Now, remember that D'Aleo's original claim was that ARGO showed cooling. Does that abstract support his claim? It undermines it twice. The latter is obvious in the last sentence whether you're an oceanographer or not ...suggesting that systematic long-period errors remain in one or more of these observing systems. At least one of the systems -- satellite or ARGO -- has a systematic problem. It's therefore hard to say that ARGO shows, necessarily, either a warming or cooling since it could be the one that's got a systematic error.
That aside, though, there's the first undermining. You need to be enough of an oceanographer that steric refers to sea level change due to expansion or contraction of the water itself whether because of warming or cooling (respectively, thermosteric in the paper) or removal or addition of salt (ditto, halosteric). D'Aleo's claim is that ARGO shows a cooling -- that should show up as a drop in sea level (a negative steric contribution). In the abstract it only mentions that there was no contribution during 2 of the years -- no net steric change. No support for D'Aleo there either. In the paper itself, the text gives the steric component trend as -0.5 plus or minus 0.5 mm/year, as a net between the temperature and salinity contributions. The two are mentioned individually in the paper, but no error bar is given. Assuming they gave the 1 standard deviation bars, as usual, then there's about a 1 in 6 chance that the steric contribution is positive. And that's if we assume that the ARGO buoys are not the one (of the) source with a systematic problem.
This paper mentions a paper submitted by Willis in 2007 regarding ARGO and heat content. That's an important term, 'submitted'. If it had been published, it would be cited that way. If it had been accepted for publication (passed the peer review), it would have been described as 'in press'. At the time this paper was accepted, though (22 February 2008), the other had not been. It will be interesting to see what the other paper has to say. As I said before, I do hope they can work out the problems with the ARGO data for this purpose. (It's already very useful for other purposes.) But it's that other paper that D'Aleo needs, not this one.

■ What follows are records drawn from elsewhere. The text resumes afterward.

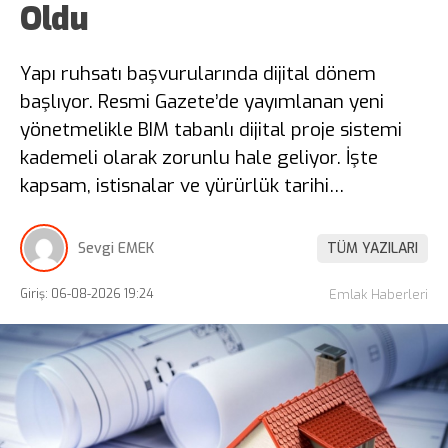
Oldu
Yapı ruhsatı başvurularında dijital dönem
başlıyor. Resmi Gazete’de yayımlanan yeni
yönetmelikle BIM tabanlı dijital proje sistemi
kademeli olarak zorunlu hale geliyor. İşte
kapsam, istisnalar ve yürürlük tarihi…
Sevgi EMEK
TÜM YAZILARI
Giriş: 06-08-2026 19:24
Emlak Haberleri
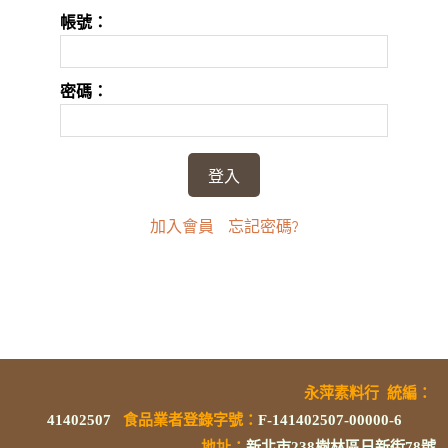
帳號：
密碼：
加入會員
忘記密碼?
永萍素料行
統編
：
41402507
食品業者登錄字號
：
F-141402507-00000-6
地址：
新北市238樹林區日新街78號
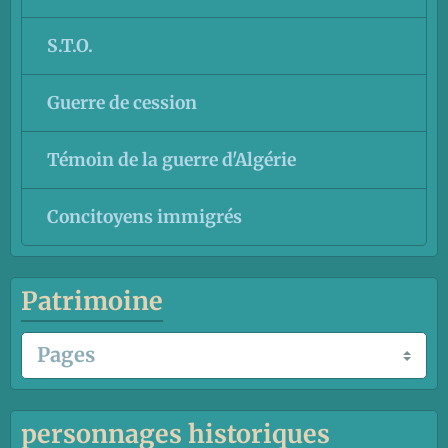
S.T.O.
Guerre de cession
Témoin de la guerre d'Algérie
Concitoyens immigrés
Patrimoine
personnages historiques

As I'd suggested early on, you don't need to be a professional scientist to recognize many of the errors from some sources. Once you do, it's time to move elsewhere, I think. It's hard enough to understand the world when you're reading good sources (or at least, good enough that they're not making errors my sister's jr. high class could recognize).
Fact brief - Are we heading into an 'ice age'?
10 hours ago
3 comments:
Don't worry too much about D'Aleo, or waste too much time on him. It was worthwhile to give readers a warning of the unreliability of his "analysis," but don't let him draw you into an argument. There are plenty of blogs that cater to that; what the blogosphere needs is a family-friendly site that has substantive and correct information about climate science. You're it.
To readers: you'll learn a lot more from his sister's blog, than from D'Aleo.
Thanks for the reminder. My sister's blog is good for what it does, but that's to keep her students and parents informed about class work and activities.
I just recommended your threads on Icecap on dotearth, because someone in the recent Arctic ice thread there pastes at inordinate length stuff copied from there. I hope readers there who want to learn about science become readers for you here.